The barracks were built between 1717 and 1721 by Nicholas Hawksmoor for the Board of Ordnance to protect the town during the Jacobite risings. The work, which involved two parallel blocks of military accomodation, was supervised by Captain Thomas Phillips. An additional block was added between 1739 and 1741. After the Napoleonic Wars, the barracks were abandoned but put back into use in the 1850s.
The barracks became the depot of the King's own Scottish Borderers in 1881. Since 1963 the barracks are maintained by english Heritage.
Do not miss the King's Own Scottish Borderers MUseum and the Berwick Museum and Art Gallery
Built for a dashing young Scottish laird, Patrick Home of Billie, in 1758 on a ridge overlooking the majestic River Tweed, Paxton House is one of the finest 18th century Palladian country houses in Britain. On view are 12 period rooms, many boasting interiors by Robert Adam and the finest collections of furniture by Thomas Chippendale including the unique star-backed chairs in the lady's bedroom. There are also exquisite Regency period Scottish furniture, designed by William Trotter of Edinburgh. The House was extended in 1811 by George Home, 16th Laird of Wedderburn, to include the largest purpose built picture gallery in a Scottish Country House, in which are now housed over 70 paintings from the National Galleries of Scotland.
A large mellow Georgian house most of which dates from the early 18th century. Victorian alterations and additions were carried out by William Burn in 1851. Most of the victorian additions were demolished during the mid 20th century.
The house is set within and outstanding designated English garden style late 18th to 19th century ands landscape which sp0ans to valley of Leet Water. The landscape comprises informal parkland, woodland and a large artificial lake (Hirsel Lake) and a late 19th century rhododendron and azalea woodland garden, Dundock Wood.

● Task item A:
List every person named in the passage on historic buildings.
● Task item B:
Write what comes next in the passage on historic buildings, starting after its last sentence.
The rows come from a separate source that has nothing to do with the passage on historic buildings.

● Excerpted records:
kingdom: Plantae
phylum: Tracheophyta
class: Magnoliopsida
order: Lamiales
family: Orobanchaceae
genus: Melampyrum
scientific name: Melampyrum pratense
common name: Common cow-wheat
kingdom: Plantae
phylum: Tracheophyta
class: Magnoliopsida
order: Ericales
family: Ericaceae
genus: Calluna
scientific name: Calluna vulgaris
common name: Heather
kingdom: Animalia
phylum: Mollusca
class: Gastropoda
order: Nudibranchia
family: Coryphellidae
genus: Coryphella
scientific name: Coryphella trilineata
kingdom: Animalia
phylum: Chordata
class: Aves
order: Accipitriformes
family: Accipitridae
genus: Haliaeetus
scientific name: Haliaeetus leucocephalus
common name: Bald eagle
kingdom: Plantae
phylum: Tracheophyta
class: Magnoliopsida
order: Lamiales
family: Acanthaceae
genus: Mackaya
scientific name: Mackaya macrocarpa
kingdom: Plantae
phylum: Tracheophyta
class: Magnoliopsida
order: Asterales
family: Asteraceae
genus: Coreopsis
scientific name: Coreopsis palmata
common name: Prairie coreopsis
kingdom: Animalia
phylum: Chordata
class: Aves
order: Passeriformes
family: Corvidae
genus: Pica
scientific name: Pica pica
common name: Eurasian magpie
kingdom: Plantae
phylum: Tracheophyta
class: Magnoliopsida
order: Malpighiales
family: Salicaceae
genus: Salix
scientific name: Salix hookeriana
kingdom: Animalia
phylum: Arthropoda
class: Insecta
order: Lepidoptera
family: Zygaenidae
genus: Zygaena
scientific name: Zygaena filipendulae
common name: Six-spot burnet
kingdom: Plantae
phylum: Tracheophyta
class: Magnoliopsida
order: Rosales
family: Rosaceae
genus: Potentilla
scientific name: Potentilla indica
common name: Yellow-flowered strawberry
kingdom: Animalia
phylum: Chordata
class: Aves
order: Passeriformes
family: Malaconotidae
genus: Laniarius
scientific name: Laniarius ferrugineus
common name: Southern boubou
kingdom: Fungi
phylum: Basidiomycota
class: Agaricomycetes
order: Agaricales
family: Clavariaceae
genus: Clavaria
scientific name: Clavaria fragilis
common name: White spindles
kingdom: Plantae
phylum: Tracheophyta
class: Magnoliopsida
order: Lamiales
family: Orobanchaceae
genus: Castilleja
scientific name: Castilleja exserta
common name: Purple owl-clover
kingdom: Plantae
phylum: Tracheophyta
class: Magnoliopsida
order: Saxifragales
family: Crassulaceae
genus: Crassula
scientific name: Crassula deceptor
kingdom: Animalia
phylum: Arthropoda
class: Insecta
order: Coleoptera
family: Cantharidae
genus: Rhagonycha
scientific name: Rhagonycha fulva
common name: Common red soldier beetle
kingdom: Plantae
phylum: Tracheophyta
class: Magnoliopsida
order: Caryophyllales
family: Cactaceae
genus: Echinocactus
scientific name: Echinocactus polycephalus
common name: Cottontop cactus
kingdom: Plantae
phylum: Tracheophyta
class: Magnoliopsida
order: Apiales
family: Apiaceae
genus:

● Final answer A:
Nicholas Hawksmoor, Captain Thomas Phillips, Patrick Home of Billie, Robert Adam, Thomas Chippendale, William Trotter, George Home, William Burn

● Final answer B:
The visitors have access to the Homestead Centre and Museum of the Country Life, the Tea Room, Craft Workshop, Pottery and the different walks which are open to the public all year.
Etal Castle:In 1341, Robert Manners was granted a licence to fortify his home to protect it against the threat of attack from Scottish raiders. In 1513, when an army of 30,000 Scots led by James IV invaded England, Etal Castle fell, but these invaders were then defeated in the bloody battle that ensued on Flodden Hill. An award-winning exhibition tells the story of the Battle of Flodden and of the border warfare that existed here before the union of the English and Scottish crowns in 1603.
Ford Castle:The castle dates from about 1278. It was rebuilt and refortified in the 16th century. It was taken by James IV of Scotland after the battle of Flodden in 1513. After passing from family to family during the years, it was acquired by James Joicey, 1st Baron Joicey, in 1907 and it remains in the ownership of his family, although since 1956 it has been leased to Northumberland County Council as a Young Person's Residential Centre.